El puño del mago seguía reteniendo a Arren.
—Y valoro ese conocimiento. Es un gran don. Es el don de la identidad. Porque sólo perdemos aquello que es nuestro. Esa identidad, nuestro tormento y nuestra gloria, nuestra humanidad, no perdura. Cambia y desaparece. Una ola en el mar. ¿Querrías acaso que el mar quedara inmóvil, que las mareas cesaran para salvar una sola ola, para salvarte tú? ¿Renunciarías a la habilidad de tus manos, a la pasión de tu corazón, a la avidez de tu mente, para comprar seguridad?
—Seguridad —repitió Arren.
—Sí —dijo el mago—. Seguridad.
Soltó la mano de Arren y apartó de él los ojos, dejándolo solo, aunque seguían estando frente a frente.

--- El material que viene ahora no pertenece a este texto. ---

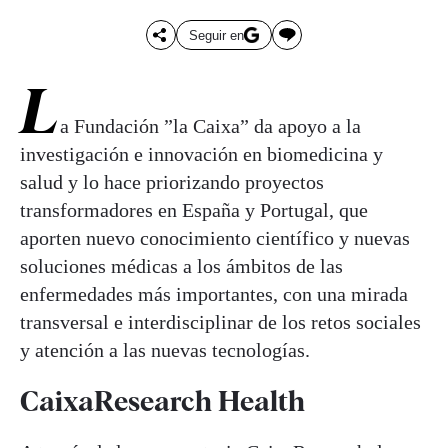
Seguir en
L
a Fundación ”la Caixa” da apoyo a la
investigación e innovación en biomedicina y
salud y lo hace priorizando proyectos
transformadores en España y Portugal, que
aporten nuevo conocimiento científico y nuevas
soluciones médicas a los ámbitos de las
enfermedades más importantes, con una mirada
transversal e interdisciplinar de los retos sociales
y atención a las nuevas tecnologías.
CaixaResearch Health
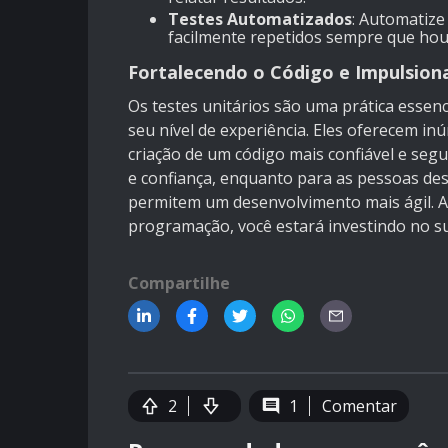
Testes Automatizados
: Automatize
facilmente repetidos sempre que hou
Fortalecendo o Código e Impulsion
Os testes unitários são uma prática esse
seu nível de experiência. Eles oferecem in
criação de um código mais confiável e seg
e confiança, enquanto para as pessoas des
permitem um desenvolvimento mais ágil. Ao
programação, você estará investindo no su
Compartilhe
2
1
Comentar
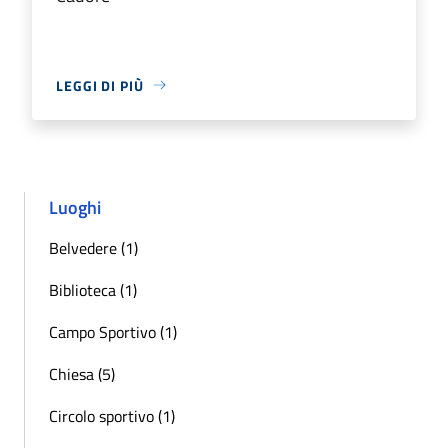
LEGGI DI PIÙ
Luoghi
Belvedere (1)
Biblioteca (1)
Campo Sportivo (1)
Chiesa (5)
Circolo sportivo (1)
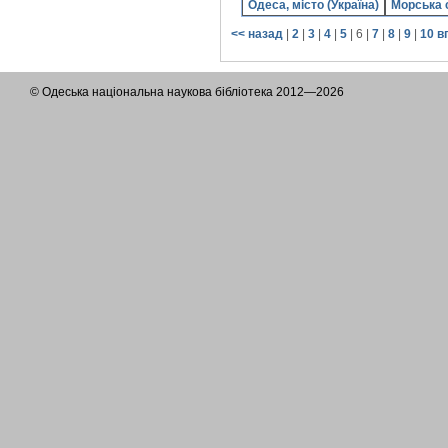
Одеса, місто (Україна)
Морська 
<< назад
|
2
|
3
|
4
|
5
|
6
|
7
|
8
|
9
|
10
в
© Одеська національна наукова бібліотека 2012—2026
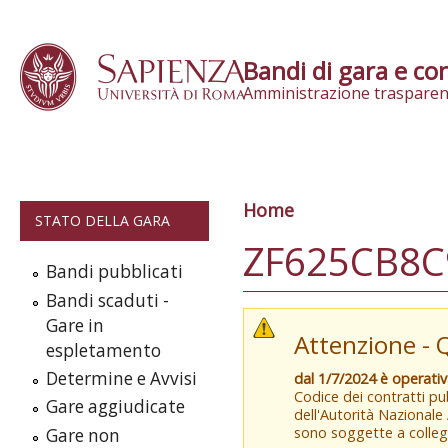
Skip to content
Bandi di gara e con
Amministrazione trasparen
Home
Tu sei qui
STATO DELLA GARA
ZF625CB8C
Bandi pubblicati
Bandi scaduti -
Gare in
Attenzione - 
espletamento
Determine e Avvisi
dal 1/7/2024 è operati
Codice dei contratti pub
Gare aggiudicate
dell'Autorità Nazionale
sono soggette a colleg
Gare non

—No sé —dijo Arren al cabo—. No sé lo que busco, ni a dónde voy, ni quién soy.
—Yo sé quién eres —dijo Gavilán en el mismo tono de voz, bajo y duro—. Eres mi guía. En tu inocencia y tu coraje, en tu insensatez y tu lealtad, eres mi guía, el niño a quien envío delante de mí en la noche oscura. Es tu miedo lo que sigo. Tú has pensado que yo te trataba con dureza. Nunca has sabido hasta qué punto. Me sirvo de tu amor como un hombre que enciende una vela para alumbrarse el camino y la deja arder hasta que se consume. Y hay que seguir. Hay que seguir y recorrerlo todo, hasta el último día. Hasta el lugar donde los manantiales se secan, el lugar al que te arrastra tu miedo mortal.